The Insurance Authority issued a number of draft regulations concerning solvency and prudential requirements for the industry. These are vital for ensuring the ongoing stability and health of the industry. However, there was a lot of pushback from the industry to the fairly vague nature of the regulations. We understand this has prompted the Authority to arrange a series of workshops to discuss what is required by the industry which is a positive step.
There is much that this ongoing debate needs to cover, and the need for informed consultation is certainly great. Another development that illustrates the interconnectedness of investment and insurance services is the issuing by the Central Bank of draft regulations regarding local and foreign funds, which is likely to be of key importance to the life insurance industry.
There is also the very important issue of impending deadlines set under the Federal Law for composite insurers to spin-off their life and general arms. However, we are not aware of any guidance issued by the regulator as to how this should be achieved.

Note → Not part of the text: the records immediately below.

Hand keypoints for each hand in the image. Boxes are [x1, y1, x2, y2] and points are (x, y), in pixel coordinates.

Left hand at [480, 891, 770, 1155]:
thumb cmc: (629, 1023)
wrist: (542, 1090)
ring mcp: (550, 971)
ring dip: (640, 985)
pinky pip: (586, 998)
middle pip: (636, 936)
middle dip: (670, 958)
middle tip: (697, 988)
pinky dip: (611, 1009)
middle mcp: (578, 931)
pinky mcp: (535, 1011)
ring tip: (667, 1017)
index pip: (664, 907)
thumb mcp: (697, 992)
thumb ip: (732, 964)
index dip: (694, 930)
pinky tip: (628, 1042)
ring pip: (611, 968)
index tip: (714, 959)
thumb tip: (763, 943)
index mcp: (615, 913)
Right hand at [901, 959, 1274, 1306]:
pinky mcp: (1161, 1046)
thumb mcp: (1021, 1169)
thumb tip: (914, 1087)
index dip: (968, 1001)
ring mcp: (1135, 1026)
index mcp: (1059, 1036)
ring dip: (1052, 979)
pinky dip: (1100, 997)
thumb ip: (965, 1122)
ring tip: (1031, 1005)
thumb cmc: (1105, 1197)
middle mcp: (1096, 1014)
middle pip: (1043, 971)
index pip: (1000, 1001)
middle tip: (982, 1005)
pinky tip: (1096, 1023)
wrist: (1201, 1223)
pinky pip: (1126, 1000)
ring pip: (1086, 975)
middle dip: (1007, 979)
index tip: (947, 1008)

It is another urgent point that needs addressing. When it comes to banking and investment-related services, the marketplace knows the stark difference between a free zone environment and outside. Is there a wide gap in the insurance space?

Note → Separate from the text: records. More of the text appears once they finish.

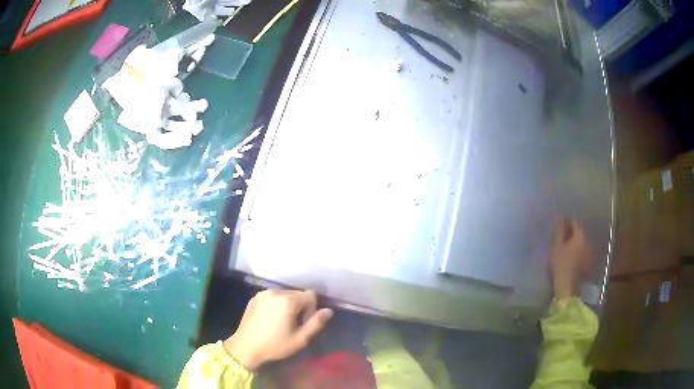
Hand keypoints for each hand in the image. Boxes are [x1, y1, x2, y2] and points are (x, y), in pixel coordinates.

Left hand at [223, 289, 332, 370]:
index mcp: (287, 300)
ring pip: (285, 295)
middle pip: (297, 294)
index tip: (302, 324)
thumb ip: (316, 323)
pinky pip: (273, 297)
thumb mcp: (300, 339)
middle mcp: (275, 292)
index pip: (310, 295)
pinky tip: (270, 320)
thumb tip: (328, 311)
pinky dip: (276, 305)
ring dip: (288, 305)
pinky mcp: (254, 297)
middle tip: (293, 325)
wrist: (245, 347)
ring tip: (281, 323)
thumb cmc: (275, 345)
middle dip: (300, 307)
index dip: (311, 310)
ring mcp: (263, 293)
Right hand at [549, 219, 592, 299]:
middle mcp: (588, 242)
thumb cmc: (560, 264)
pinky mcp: (588, 264)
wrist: (567, 287)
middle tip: (561, 239)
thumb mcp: (556, 246)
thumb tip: (559, 216)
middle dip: (571, 234)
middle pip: (579, 233)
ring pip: (582, 244)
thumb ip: (559, 231)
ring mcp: (589, 253)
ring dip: (575, 244)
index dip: (566, 223)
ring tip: (566, 249)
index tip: (559, 228)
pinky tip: (571, 258)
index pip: (575, 223)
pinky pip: (583, 253)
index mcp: (580, 235)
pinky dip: (577, 253)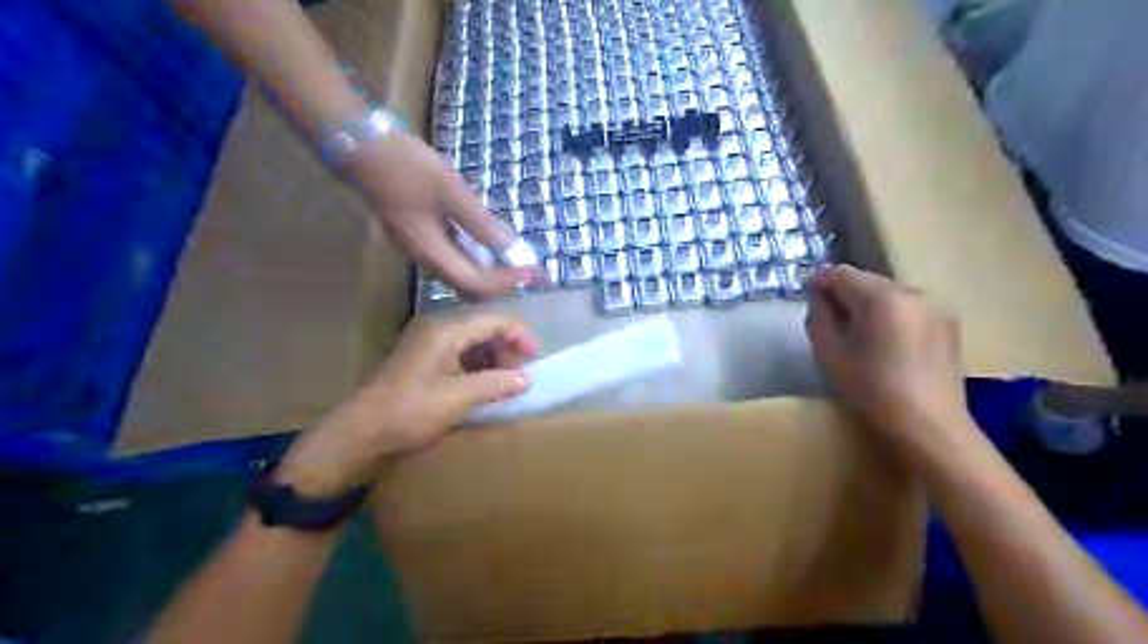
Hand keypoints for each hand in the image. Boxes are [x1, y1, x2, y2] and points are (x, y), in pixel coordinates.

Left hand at [275, 313, 538, 493]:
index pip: (496, 320)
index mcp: (448, 329)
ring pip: (473, 341)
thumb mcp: (459, 398)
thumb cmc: (411, 410)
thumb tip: (525, 379)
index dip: (521, 336)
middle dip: (508, 348)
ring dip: (494, 359)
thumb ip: (496, 383)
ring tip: (506, 384)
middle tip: (521, 376)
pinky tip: (484, 386)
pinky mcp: (423, 357)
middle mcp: (439, 327)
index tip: (536, 359)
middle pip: (485, 328)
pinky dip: (477, 366)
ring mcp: (428, 341)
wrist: (361, 429)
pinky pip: (459, 353)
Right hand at [345, 130, 538, 299]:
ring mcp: (419, 248)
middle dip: (500, 283)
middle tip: (527, 271)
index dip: (505, 282)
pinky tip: (490, 241)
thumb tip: (509, 246)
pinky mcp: (418, 236)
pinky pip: (453, 257)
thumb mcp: (449, 189)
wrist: (360, 147)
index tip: (532, 272)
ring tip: (516, 259)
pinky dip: (477, 256)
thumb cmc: (404, 165)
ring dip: (489, 272)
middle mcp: (424, 257)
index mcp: (429, 250)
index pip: (474, 282)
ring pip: (460, 273)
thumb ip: (479, 221)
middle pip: (467, 286)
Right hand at [806, 265, 966, 456]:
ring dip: (868, 305)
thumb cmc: (872, 391)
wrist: (929, 427)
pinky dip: (890, 316)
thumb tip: (819, 299)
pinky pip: (909, 309)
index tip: (807, 296)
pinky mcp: (948, 325)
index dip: (819, 281)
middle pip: (867, 281)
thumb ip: (819, 318)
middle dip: (845, 293)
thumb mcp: (829, 355)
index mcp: (881, 297)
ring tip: (857, 332)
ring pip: (889, 294)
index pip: (841, 274)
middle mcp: (912, 292)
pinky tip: (885, 342)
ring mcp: (935, 307)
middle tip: (828, 317)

The position with free zones and insurance is complicated by the federal law prohibition that requires local insurance to be undertaken by federally regulated insurers. This is a fairly standard requirement across the world, and one that most of the market recognises and is happy to comply with. However, there does appear to be a lack of appreciation as to how free zone service providers can assist the industry in providing effective — and efficient — services to insurers and intermediaries, which does need to be developed. Other regional regulators such as Sama appear to recognise this.
The global insurance industry and its players have lagged when it comes to signing up for the financial free zones in the GCC. Do you feel the free zones themselves need to do a lot more of convincing?
There is now a considerable international insurance market that has set up local operations in the financial free zones. We are aware that others are still looking at the prospect, so from that perspective, the DIFC and QFC have done a very good job at creating an environment that is attractive for the international market to establish a regional footprint.
The limitations — whether actual or perceived — on operations from the free zone have a lot more to do with the manner in which the free zones are required to interact with the domestic market, which is often as a result of local legislation. However, there is certainly a market that has developed in the free zones, which is healthy and thriving.
How much impact will the ongoing global financial situation have on the GCC’s insurance sector?
Liquidity problems will no doubt have an impact on industry players’ plans to invest in emerging markets. However, the GCC is perceived to have a lot of potential, and so we doubt whether it will be as affected as other more mature markets. There is also a lot of local capital available through regional players, who we expect will see the benefit of expanding further in the GCC insurance market. And in markets such as Saudi Arabia, you see a lot of new players coming into the market. Should that be sounding alarm bells somewhere?
Saudi Arabia was a market that was ripe for expansion under a responsible regulator. Sama has managed the process of bringing insurers into the market, and we expect that there will be far fewer new entrants allowed into this market, as the regulator allows the current crop of insurers to mature. We would not be surprised to see some consolidation and M&A activity in the Saudi market over the next few years.